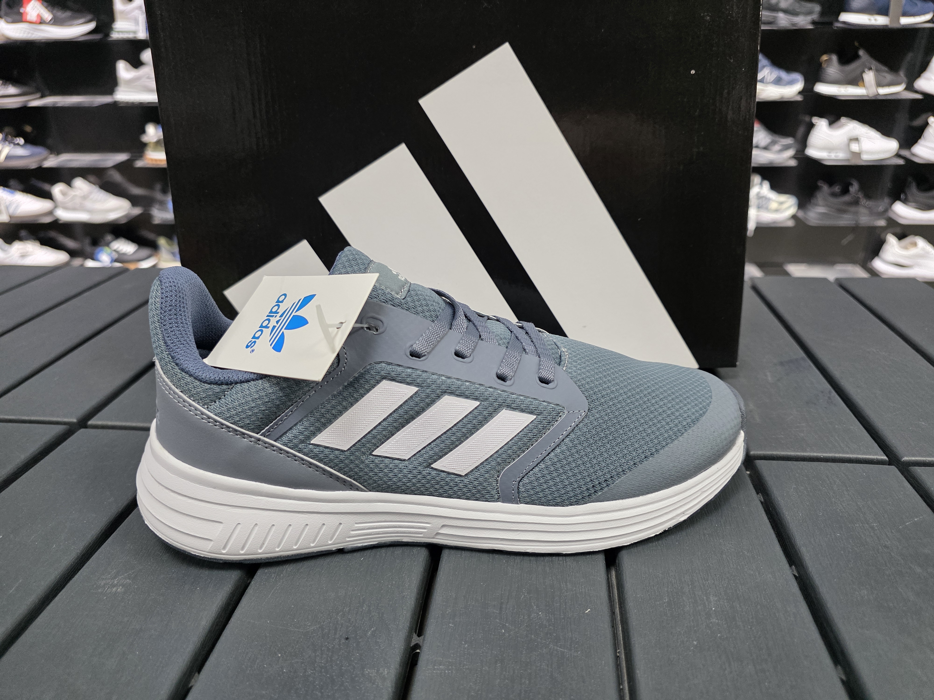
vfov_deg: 58.9
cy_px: 350
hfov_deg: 73.9
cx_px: 467
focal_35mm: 23
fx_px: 621
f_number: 1.7
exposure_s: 1/100
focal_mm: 6.3
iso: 160
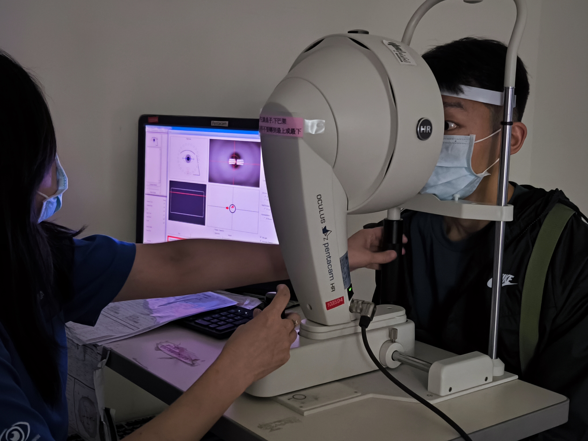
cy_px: 220
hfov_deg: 41.2
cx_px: 294
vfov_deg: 31.5
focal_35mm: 46
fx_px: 781
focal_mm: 6.92
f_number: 1.9
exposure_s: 1/20
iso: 1250
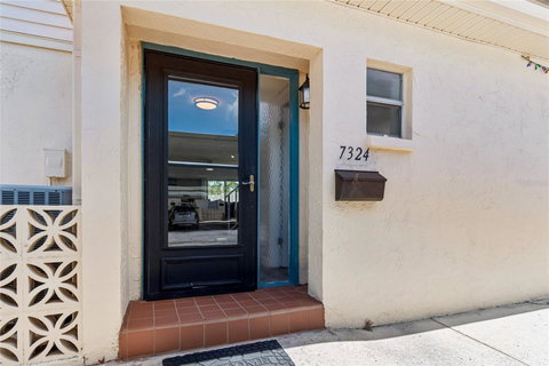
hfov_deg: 86.9
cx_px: 274
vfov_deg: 64.6
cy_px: 183
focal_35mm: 19
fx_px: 290
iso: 100
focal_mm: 13
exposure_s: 1/640
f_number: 5.6
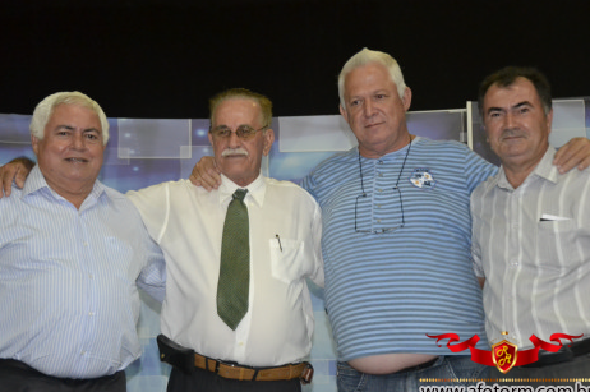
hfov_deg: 26.0
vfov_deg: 17.5
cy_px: 206
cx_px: 286
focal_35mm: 78
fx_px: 1277
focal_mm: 48
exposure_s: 1/60
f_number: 4.8
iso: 3200
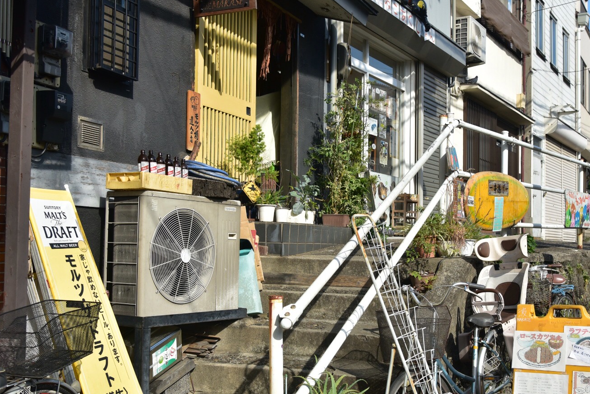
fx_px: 688
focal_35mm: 42
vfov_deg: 31.8
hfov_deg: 46.4
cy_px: 234
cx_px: 315
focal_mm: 34
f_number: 5.6
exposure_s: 1/1250
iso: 800
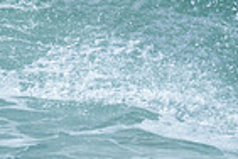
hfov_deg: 0.5
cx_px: 318
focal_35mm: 4535
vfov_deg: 0.3
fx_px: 29979
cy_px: 50
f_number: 6.3
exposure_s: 1/2000
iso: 160
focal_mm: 800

---------------

* [Aim of the exercise]:
Give back all of the entries verbatim, but without pictures.

* [Response for this exercise]:
vfov_deg: 58.9
cy_px: 350
hfov_deg: 73.9
cx_px: 467
focal_35mm: 23
fx_px: 621
f_number: 1.7
exposure_s: 1/100
focal_mm: 6.3
iso: 160
cy_px: 220
hfov_deg: 41.2
cx_px: 294
vfov_deg: 31.5
focal_35mm: 46
fx_px: 781
focal_mm: 6.92
f_number: 1.9
exposure_s: 1/20
iso: 1250
hfov_deg: 86.9
cx_px: 274
vfov_deg: 64.6
cy_px: 183
focal_35mm: 19
fx_px: 290
iso: 100
focal_mm: 13
exposure_s: 1/640
f_number: 5.6
hfov_deg: 26.0
vfov_deg: 17.5
cy_px: 206
cx_px: 286
focal_35mm: 78
fx_px: 1277
focal_mm: 48
exposure_s: 1/60
f_number: 4.8
iso: 3200
fx_px: 688
focal_35mm: 42
vfov_deg: 31.8
hfov_deg: 46.4
cy_px: 234
cx_px: 315
focal_mm: 34
f_number: 5.6
exposure_s: 1/1250
iso: 800
hfov_deg: 0.5
cx_px: 318
focal_35mm: 4535
vfov_deg: 0.3
fx_px: 29979
cy_px: 50
f_number: 6.3
exposure_s: 1/2000
iso: 160
focal_mm: 800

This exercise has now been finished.